Businesses rely on data more than ever before to make reasoned decisions. Many businesses now track the various ways that users interact with their products, services, and each other. Users can number in the millions, which creates a tremendous amount of raw data.
To understand and utilize data, you first have to understand the implications of datasets. This is why everyone who wants to understand data better and improve the success of their business must develop the skills necessary to become a data scientist. Understanding data is one of the most important things you can do to improve your understanding of your product and your marketing, especially when huge amounts of raw, uninterpreted data can be misleading. As the novelist, Jorge Luis Borges aptly noted, understanding data is a way of “safeguarding order in an era of disorder.”
Breaking Down Data
Data scientists collect and transform data into useful information. Specifically, data scientists specialize in identifying patterns in data that can then be used to make predictions. Data scientists are also discerning – they understand how to spot and separate false clues or “noise” (patterns that appear to be present in datasets but are actually random variations in data) from real data trends. As Jedidiah Berry notes in his work, The Manual of Detection, “Most everything can be divided into two categories: details and clues. Knowing one from the other is more important than knowing your left shoe from your right.”

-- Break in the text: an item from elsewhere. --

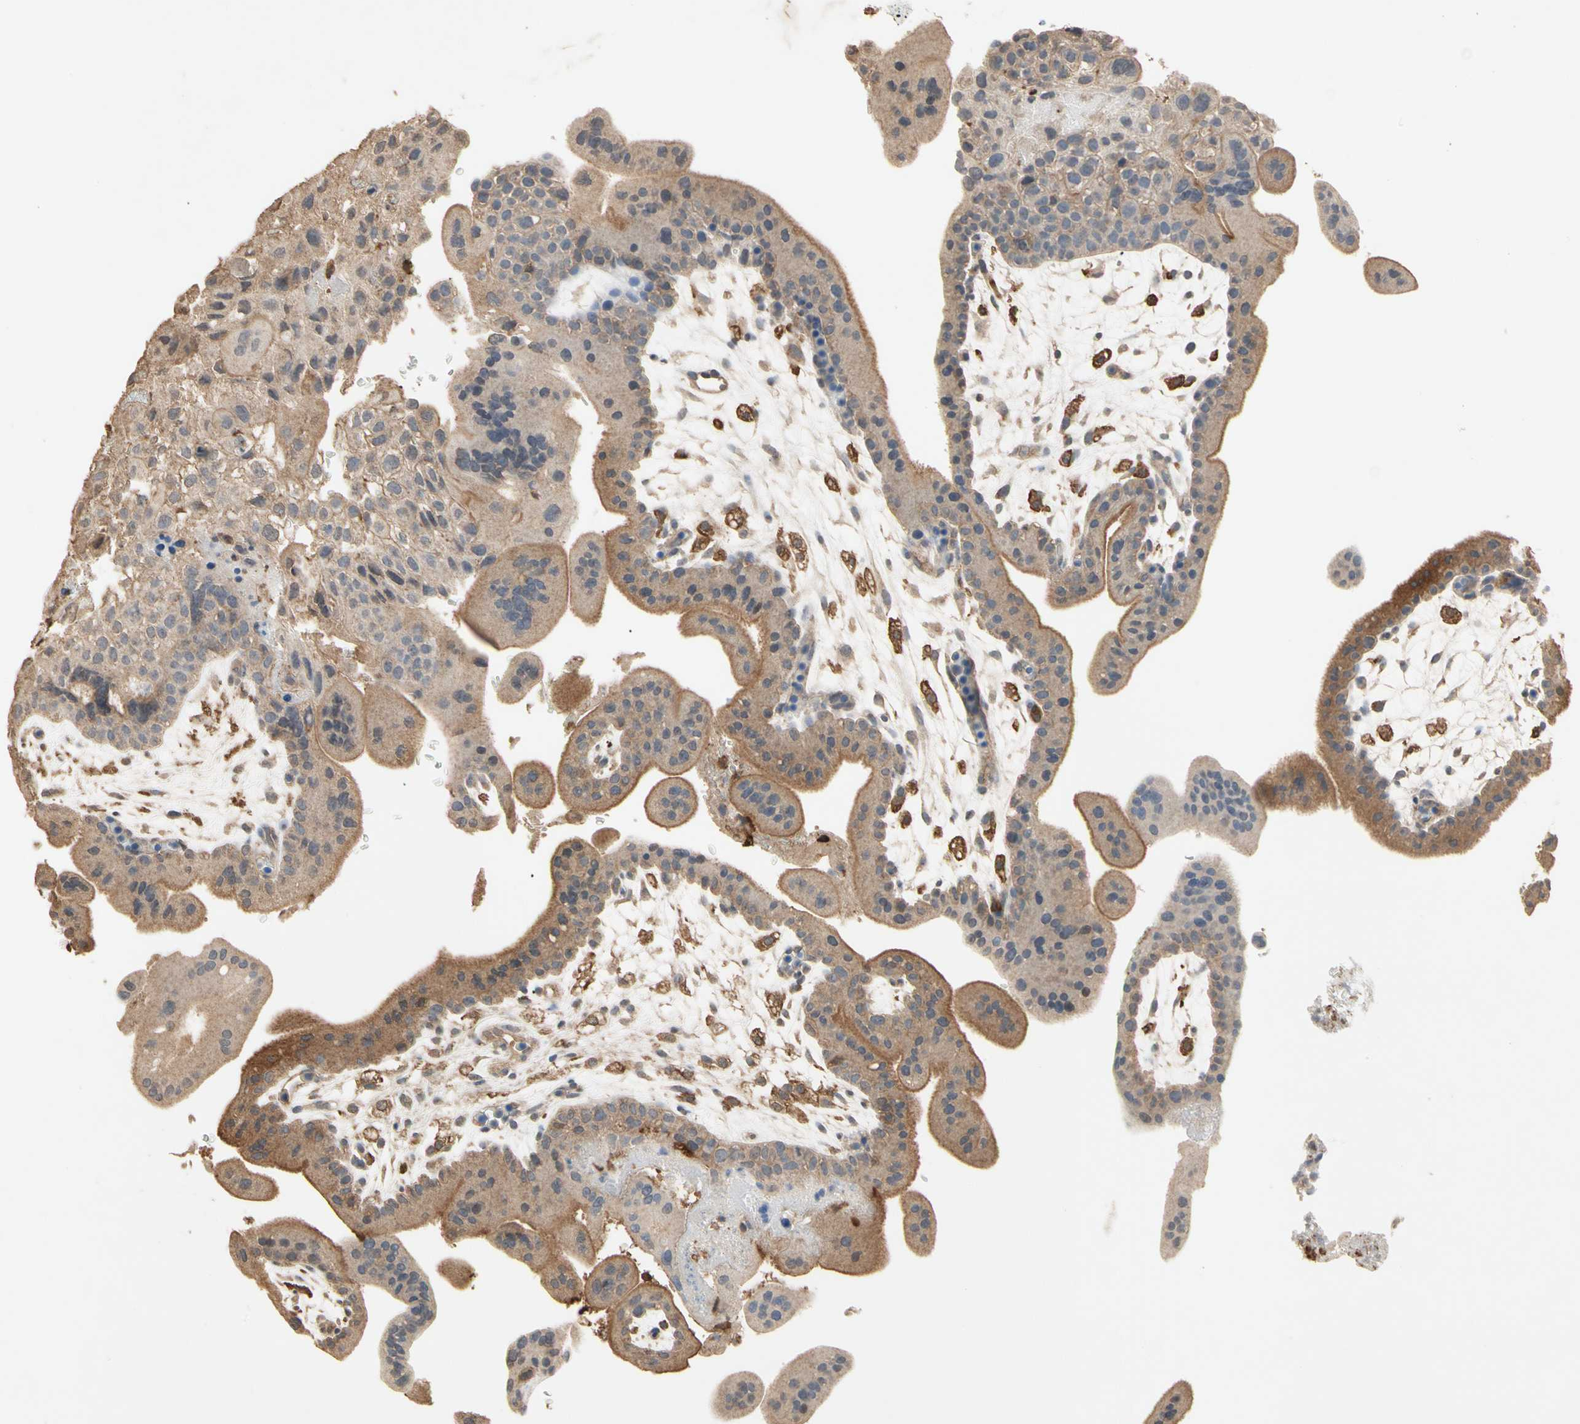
{"staining": {"intensity": "moderate", "quantity": "25%-75%", "location": "cytoplasmic/membranous"}, "tissue": "placenta", "cell_type": "Trophoblastic cells", "image_type": "normal", "snomed": [{"axis": "morphology", "description": "Normal tissue, NOS"}, {"axis": "topography", "description": "Placenta"}], "caption": "Protein positivity by immunohistochemistry shows moderate cytoplasmic/membranous positivity in approximately 25%-75% of trophoblastic cells in normal placenta. (DAB IHC with brightfield microscopy, high magnification).", "gene": "MAP3K10", "patient": {"sex": "female", "age": 35}}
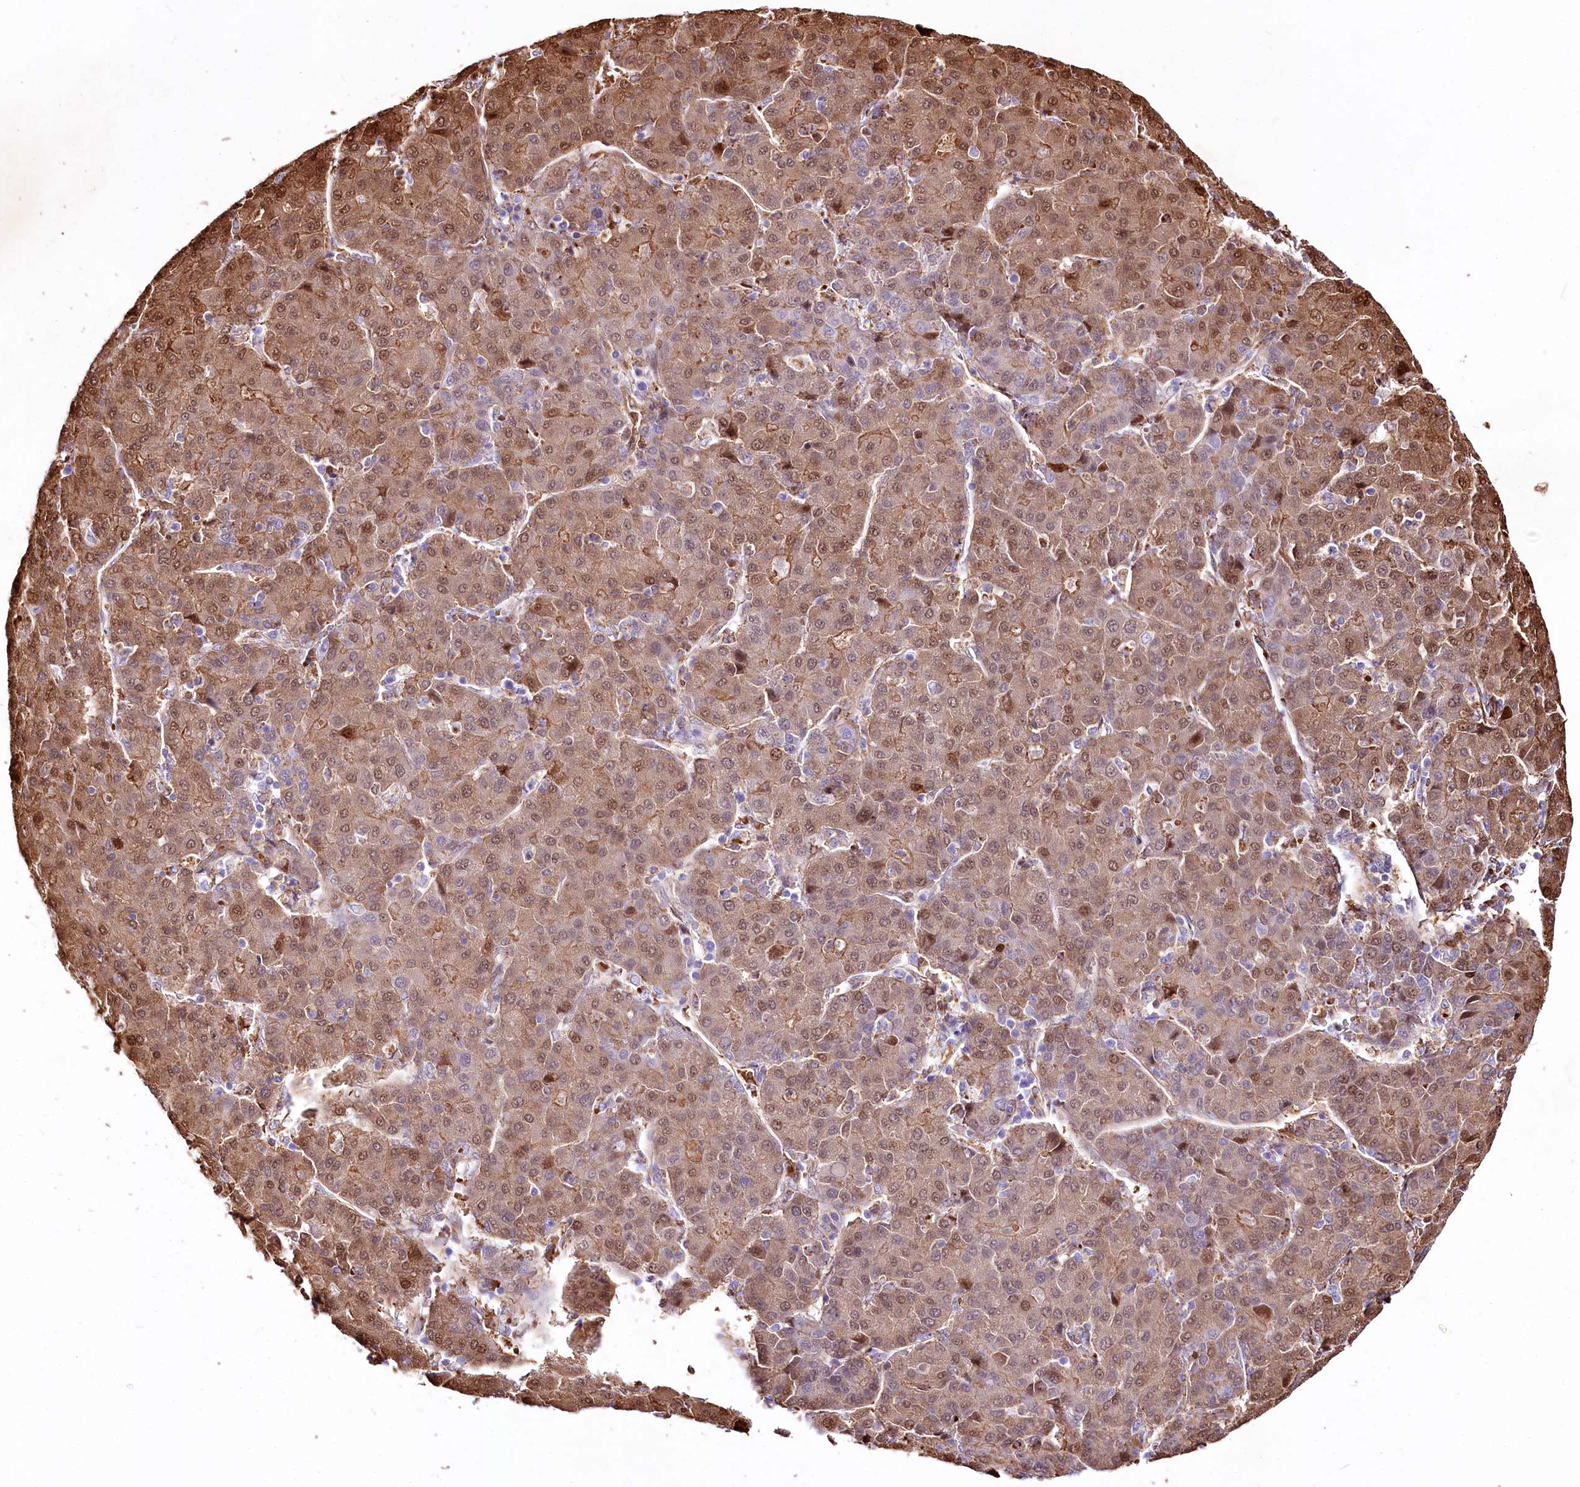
{"staining": {"intensity": "moderate", "quantity": ">75%", "location": "cytoplasmic/membranous,nuclear"}, "tissue": "liver cancer", "cell_type": "Tumor cells", "image_type": "cancer", "snomed": [{"axis": "morphology", "description": "Carcinoma, Hepatocellular, NOS"}, {"axis": "topography", "description": "Liver"}], "caption": "Moderate cytoplasmic/membranous and nuclear protein expression is present in about >75% of tumor cells in liver hepatocellular carcinoma.", "gene": "PTMS", "patient": {"sex": "male", "age": 65}}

Information can be extracted from data in many ways. Sometimes information is discovered by finding trends. For instance, data can provide information about what most users think of your product. Data can also reveal which product feature is the least liked by users. When data scientists obtain enough evidence to address these points, solid information emerges that can be used to make sound decisions.
Data scientists typically break down data in two ways: descriptively and inferentially.
1) Datasets are most easily broken down into descriptive statistics. For example, data scientists provide the mean (average value) and variance (a measure of whether data are all close to the mean or spread far apart). This role is the easiest for the amateur data scientist to assume as it basically involves a superficial analysis of datasets, while it generally takes a more seasoned data scientist to provide sound inferential data.
2) Inferential data involves significance tests. These are mathematically based tests that determine whether an apparent pattern is real or due to chance occurrences. Inferential data is what ties the trend together, providing a measured look at dataset means and variances as it relates to the overall scheme of things. For instance, Sherlock Holmes uses descriptive statistics (clay) to draw inferences (bricks) that reveal the perpetrator of the crime.
“Data! Data! Data!” he cried impatiently. “I can’t make bricks without clay.”
– Sherlock Holmes, from The Adventure of the Copper Beeches, 1892
The Data Scientist’s Essential Guidelines
Successful data scientists typically carry out the following duties:
- Write queries to gather information
- Search datasets to uncover clues
- Conduct surveillance / observe data patterns
- Collect evidence / data to present to clients or employers
- Verify data accuracy
- Check data records to chart trends over time
- Investigate datasets
SlashDB as Your Data Science Tool
The technical challenges in interpreting data and using it to make informed decisions is perhaps best addressed by adopting an API add-on such as SlashDB. At SlashDB, we focus on creating APIs with both high accessibility and heightened searchability. Our API add-on relies on a “what you see is what you get” set-up. This kind of set-up increases the speed and efficiency of data extraction. Our technology enables you to access your data through multiple platforms so you can review and analyze data on the go. Our API also creates a unique hyperlink for each individual piece of data, making it easier to piece together trends and understand patterns in your datasets. For instance, a URL data pointer for a customer table will lead to a pointer for a specific customer within that table, which will, in turn, lead to a specific property of the customer, such as an email address or invoices. Data exposed at this granular level, like small breadcrumbs dropped along a logical path of thought, provide a trail or map that allows data scientists to interpret and understand data trends on an incredibly minute level.